# WORK INSTRUCTION
Please reproduce the lines from the one containing "Documento formato PDF" through the end of the data below exactly as they stand, and omit all pictures.

[Stored data entries]
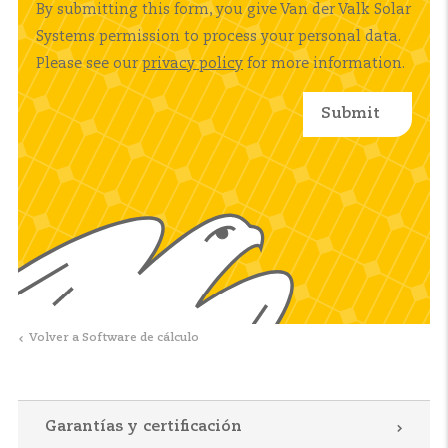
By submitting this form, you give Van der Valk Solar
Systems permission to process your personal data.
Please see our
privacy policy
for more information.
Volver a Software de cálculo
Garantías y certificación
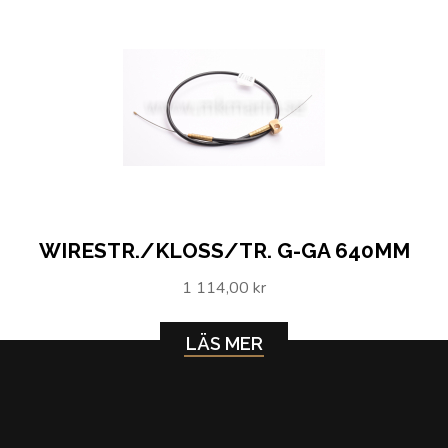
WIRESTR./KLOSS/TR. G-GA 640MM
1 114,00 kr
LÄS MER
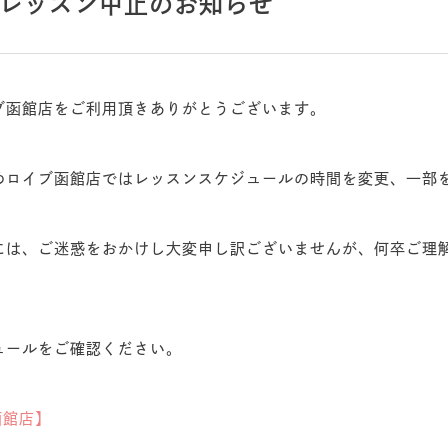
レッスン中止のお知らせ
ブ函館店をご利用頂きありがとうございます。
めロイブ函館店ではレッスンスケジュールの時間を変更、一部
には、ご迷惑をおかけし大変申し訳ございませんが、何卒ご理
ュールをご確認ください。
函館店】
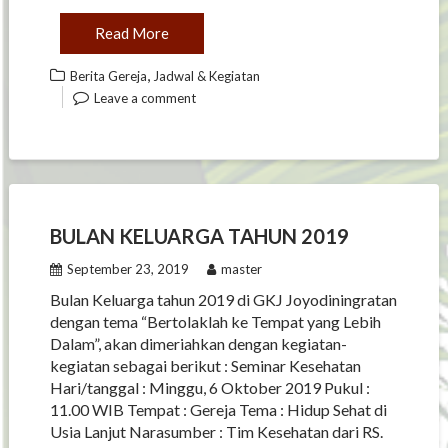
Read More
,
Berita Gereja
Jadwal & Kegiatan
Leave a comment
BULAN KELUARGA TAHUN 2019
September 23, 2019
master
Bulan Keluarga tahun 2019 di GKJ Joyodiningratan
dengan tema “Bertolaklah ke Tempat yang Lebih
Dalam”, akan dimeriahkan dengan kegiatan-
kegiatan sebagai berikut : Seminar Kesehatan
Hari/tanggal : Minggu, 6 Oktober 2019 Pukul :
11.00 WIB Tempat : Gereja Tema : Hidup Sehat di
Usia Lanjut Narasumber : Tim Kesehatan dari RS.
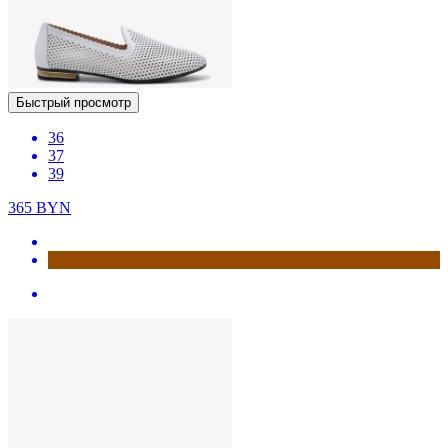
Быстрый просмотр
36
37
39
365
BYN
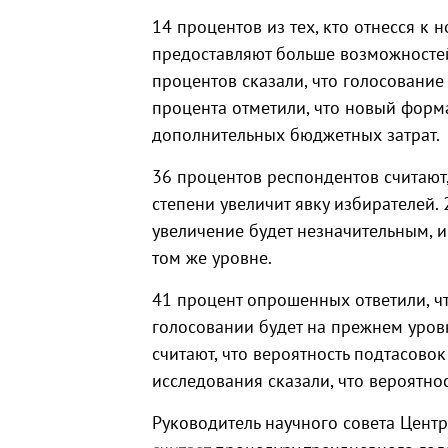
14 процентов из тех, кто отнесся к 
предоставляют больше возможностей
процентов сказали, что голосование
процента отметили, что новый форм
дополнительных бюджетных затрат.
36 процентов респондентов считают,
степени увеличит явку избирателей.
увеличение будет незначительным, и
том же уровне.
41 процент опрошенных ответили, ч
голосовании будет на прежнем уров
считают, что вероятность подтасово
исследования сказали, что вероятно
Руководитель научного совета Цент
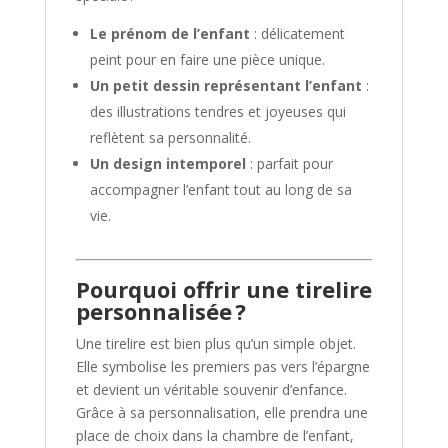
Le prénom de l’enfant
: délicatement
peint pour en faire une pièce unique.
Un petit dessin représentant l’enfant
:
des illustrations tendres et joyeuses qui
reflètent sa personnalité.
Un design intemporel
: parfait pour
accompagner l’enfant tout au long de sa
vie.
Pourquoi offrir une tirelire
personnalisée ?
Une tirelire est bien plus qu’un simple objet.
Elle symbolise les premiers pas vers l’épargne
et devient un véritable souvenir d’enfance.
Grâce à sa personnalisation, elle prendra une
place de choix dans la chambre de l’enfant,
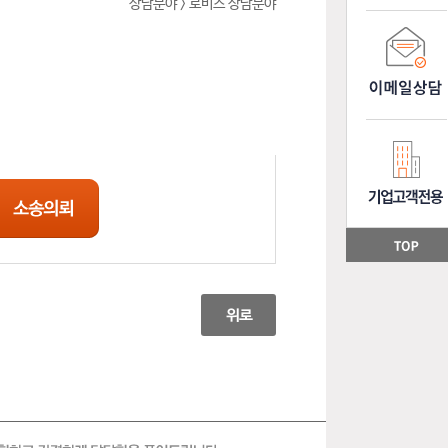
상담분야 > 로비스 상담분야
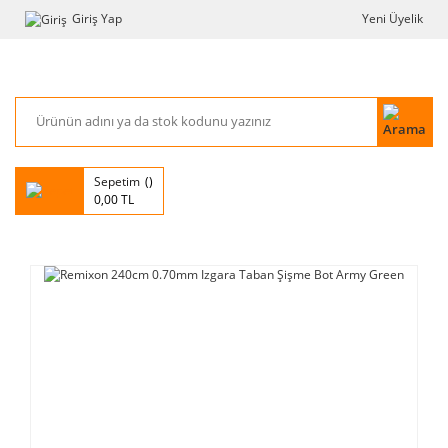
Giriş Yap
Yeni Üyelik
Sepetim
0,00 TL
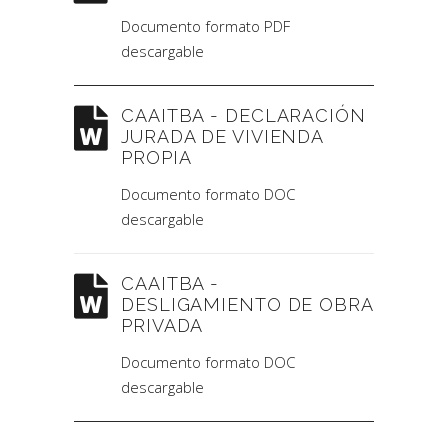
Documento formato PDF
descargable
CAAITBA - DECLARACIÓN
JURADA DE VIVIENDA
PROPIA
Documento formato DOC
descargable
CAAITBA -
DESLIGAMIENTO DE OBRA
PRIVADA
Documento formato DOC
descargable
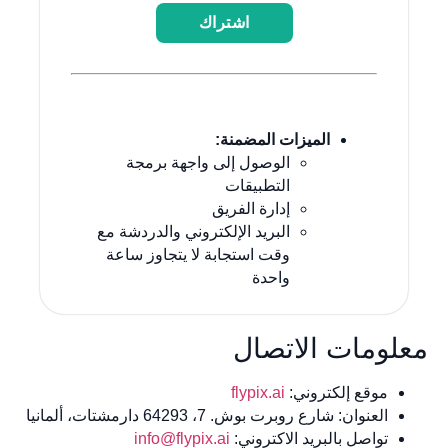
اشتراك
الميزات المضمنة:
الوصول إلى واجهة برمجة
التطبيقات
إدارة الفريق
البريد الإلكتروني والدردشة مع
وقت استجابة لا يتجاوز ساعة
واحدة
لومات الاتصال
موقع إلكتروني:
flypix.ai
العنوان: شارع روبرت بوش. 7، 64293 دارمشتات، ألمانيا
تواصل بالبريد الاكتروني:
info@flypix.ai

# WRITTEN ANSWER
Documento formato PDF
descargable
CAAITBA - DECLARACIÓN
JURADA DE VIVIENDA
PROPIA
Documento formato DOC
descargable
CAAITBA -
DESLIGAMIENTO DE OBRA
PRIVADA
Documento formato DOC
descargable
اشتراك
الميزات المضمنة:
الوصول إلى واجهة برمجة
التطبيقات
إدارة الفريق
البريد الإلكتروني والدردشة مع
وقت استجابة لا يتجاوز ساعة
واحدة
لومات الاتصال
موقع إلكتروني:
flypix.ai
العنوان: شارع روبرت بوش. 7، 64293 دارمشتات، ألمانيا
تواصل بالبريد الاكتروني:
info@flypix.ai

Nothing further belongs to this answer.